彼はルイトよりも年上で九歳。普段からかけっこや木登りもやっており、身体能力が高い。
木に登った彼は、余裕そうに木の枝と枝の間で寝転がっている。
フローラは木の下から、何度も呼びかけた。
「お願いします! 危ないですから、降りて来てください!」
「へっ! 嫌だね! 誰が降りるか、バーカ!」
悪態をつくばかりで、彼は登ったまま降りてこない。
(仕方ありません、奥の手です)
フローラはドレスの裾を結んで足を露わにした。
「へっ!?」
それを見たヴィルもさすがに驚いている。
「今、そこに行きますからねー!」
フローラはそう言って、ゆっくりと木に登っていく。
「お、おいっ! まじかよ……!」
男の子もさすがに予想外だったようで、起き上がってフローラのほうを見た。
「うんしょ……よいしょ……」
「お前、登れんのかよ!」
男の子はフローラに向かって叫んだ。
すると、フローラは当たり前といった様子で返事をする。
「いいえ、初めてです!」
「うそだろ……おいっ! やめとけ!」
「いやです!」
フローラは男の子の忠告も聞かずに、一生懸命に上を目指して登り続ける。
(試験に合格して、ルイト様を幸せにする。たった一年でもいい。それでも、それでもあの子を幸せにしたい!)
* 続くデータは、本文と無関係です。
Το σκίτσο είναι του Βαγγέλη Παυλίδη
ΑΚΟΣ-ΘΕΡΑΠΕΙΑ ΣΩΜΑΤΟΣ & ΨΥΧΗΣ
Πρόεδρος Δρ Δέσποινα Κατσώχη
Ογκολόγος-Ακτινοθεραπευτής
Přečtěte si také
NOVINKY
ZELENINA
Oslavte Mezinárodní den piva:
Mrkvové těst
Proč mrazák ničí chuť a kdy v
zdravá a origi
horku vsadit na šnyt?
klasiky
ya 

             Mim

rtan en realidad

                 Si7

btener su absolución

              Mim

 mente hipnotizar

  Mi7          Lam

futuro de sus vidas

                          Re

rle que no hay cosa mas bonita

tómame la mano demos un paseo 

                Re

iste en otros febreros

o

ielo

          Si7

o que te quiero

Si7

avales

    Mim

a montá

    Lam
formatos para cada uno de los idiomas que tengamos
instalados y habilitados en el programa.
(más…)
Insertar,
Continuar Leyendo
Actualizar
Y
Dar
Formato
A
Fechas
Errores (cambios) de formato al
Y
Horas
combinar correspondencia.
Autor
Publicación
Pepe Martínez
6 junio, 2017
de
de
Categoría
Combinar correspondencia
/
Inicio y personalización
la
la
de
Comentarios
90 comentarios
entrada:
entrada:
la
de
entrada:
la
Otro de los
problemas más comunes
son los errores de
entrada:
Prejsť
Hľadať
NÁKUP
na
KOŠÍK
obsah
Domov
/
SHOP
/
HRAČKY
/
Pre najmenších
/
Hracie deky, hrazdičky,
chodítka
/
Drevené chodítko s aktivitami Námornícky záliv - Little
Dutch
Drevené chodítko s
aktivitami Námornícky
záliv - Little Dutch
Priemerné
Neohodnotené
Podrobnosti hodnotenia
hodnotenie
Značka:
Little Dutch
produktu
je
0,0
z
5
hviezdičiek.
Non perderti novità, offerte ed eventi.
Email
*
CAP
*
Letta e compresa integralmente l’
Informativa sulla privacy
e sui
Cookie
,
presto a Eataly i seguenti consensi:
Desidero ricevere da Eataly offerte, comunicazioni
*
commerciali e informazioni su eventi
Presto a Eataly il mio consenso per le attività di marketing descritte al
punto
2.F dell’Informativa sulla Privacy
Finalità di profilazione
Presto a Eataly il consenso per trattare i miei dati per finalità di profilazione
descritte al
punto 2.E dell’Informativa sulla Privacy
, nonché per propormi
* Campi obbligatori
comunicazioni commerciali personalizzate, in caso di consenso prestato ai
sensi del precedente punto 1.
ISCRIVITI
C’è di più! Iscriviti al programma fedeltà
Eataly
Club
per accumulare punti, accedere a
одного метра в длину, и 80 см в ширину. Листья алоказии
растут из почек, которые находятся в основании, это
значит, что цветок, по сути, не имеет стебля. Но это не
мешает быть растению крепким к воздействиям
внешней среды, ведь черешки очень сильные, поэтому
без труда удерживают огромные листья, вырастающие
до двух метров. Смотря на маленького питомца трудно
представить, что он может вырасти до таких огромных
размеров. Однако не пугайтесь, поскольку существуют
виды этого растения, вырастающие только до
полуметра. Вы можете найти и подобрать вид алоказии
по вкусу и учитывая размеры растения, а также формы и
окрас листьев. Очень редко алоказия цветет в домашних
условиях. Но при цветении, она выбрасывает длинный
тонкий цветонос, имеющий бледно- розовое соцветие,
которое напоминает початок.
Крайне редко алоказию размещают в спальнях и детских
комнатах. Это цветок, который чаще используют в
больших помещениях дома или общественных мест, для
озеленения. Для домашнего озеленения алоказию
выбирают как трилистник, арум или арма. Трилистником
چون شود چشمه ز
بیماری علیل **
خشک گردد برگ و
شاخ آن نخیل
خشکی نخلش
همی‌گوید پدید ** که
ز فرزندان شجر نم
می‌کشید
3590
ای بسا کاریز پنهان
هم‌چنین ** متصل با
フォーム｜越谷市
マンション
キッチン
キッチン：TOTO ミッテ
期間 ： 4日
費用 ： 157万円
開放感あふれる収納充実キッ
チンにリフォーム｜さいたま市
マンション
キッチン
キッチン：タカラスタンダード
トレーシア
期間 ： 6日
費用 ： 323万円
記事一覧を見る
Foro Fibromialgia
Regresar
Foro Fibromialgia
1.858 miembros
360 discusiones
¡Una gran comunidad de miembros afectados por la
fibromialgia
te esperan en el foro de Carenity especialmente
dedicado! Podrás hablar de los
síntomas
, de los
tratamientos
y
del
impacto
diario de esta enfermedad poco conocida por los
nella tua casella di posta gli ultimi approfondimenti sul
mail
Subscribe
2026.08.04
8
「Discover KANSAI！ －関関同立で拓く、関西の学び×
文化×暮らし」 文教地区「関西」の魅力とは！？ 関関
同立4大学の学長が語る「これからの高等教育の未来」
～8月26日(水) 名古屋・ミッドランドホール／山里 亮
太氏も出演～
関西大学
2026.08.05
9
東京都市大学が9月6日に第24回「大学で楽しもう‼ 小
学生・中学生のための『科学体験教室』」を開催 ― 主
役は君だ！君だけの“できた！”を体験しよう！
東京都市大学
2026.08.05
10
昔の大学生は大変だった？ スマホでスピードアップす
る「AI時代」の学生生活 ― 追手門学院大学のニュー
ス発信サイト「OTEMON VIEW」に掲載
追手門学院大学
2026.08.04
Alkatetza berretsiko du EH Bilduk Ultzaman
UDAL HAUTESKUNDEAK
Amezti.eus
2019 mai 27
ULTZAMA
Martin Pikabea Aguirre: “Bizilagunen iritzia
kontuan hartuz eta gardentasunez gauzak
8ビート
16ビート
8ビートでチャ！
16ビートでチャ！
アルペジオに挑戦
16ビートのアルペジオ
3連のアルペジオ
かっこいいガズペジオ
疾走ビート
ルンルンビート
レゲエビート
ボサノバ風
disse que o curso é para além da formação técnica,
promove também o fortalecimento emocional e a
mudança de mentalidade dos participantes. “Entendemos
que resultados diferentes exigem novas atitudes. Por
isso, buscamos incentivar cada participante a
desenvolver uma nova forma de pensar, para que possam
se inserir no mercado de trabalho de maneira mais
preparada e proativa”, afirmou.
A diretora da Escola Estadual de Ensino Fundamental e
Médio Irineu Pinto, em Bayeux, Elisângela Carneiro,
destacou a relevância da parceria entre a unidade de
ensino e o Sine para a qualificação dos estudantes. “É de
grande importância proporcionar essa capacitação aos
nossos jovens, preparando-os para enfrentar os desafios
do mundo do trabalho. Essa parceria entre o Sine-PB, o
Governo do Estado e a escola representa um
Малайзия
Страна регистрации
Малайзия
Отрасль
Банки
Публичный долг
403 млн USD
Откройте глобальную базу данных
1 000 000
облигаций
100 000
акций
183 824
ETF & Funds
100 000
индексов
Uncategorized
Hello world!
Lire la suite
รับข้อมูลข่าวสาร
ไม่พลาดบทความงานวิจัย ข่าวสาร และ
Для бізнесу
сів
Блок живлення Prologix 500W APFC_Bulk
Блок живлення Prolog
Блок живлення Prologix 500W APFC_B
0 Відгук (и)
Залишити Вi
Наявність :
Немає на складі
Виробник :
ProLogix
フローラはその気持ちを強く持ち、ひたすら上へ上へと手を伸ばす。
「名前一つでなんでそんな……」
男の子は呟くも、フローラには届いていない。
彼が観念して木を降りようとした、その時だった。
「きゃあ~!」
「リアっ!」
突然、女の子の悲鳴が響き、シスター長がその子の名を呼んだ。
フローラと男の子がそちらに視線を向けると、離れたところで花を摘んでいたリアが、野犬の群れに襲われていた。
「リアっ!」
男の子は木から降りて助けに向かおうとするが、それよりも早くフローラが木から飛び降りて走り出していた。
ヴィルも急いでリアのもとへ走るが、距離が離れている。
「くそっ!」
一番最初に到着したのはフローラだった。
彼女は野犬からリアを庇う様に背中に隠す。
「大丈夫だから、私が守るから」
「こわい……」
リアは怖さで足が震えて動けなくなっていた。
(二人で走っても逃げきれない。どうすれば……)
フローラはじりじりと後退してみるが、野犬たちはうなりをやめない。
(ヴィル様は……)
一瞬野犬から目を離したフローラだったが、それが命取りになった。
野犬の一匹が、フローラに飛び掛かったのだ。
「うぐっ!」
フローラは咄嗟に右腕を出すが、野犬に噛まれてその腕からは血が流れ始める。
「フローラ!」
直後、剣を抜いたヴィルが野犬を切りつけると、それに怯えた群れは一気に去っていく。
「おねえちゃんっ!」
リアの叫ぶ声がフローラの耳に届く。
(あ……目がかすむ……)
「────!」
(ヴィル様、何か言ってる。なに……?)
フローラの意識はそこで途絶えた。
彼女が倒れた地面に、大量の血が流れ落ちていく。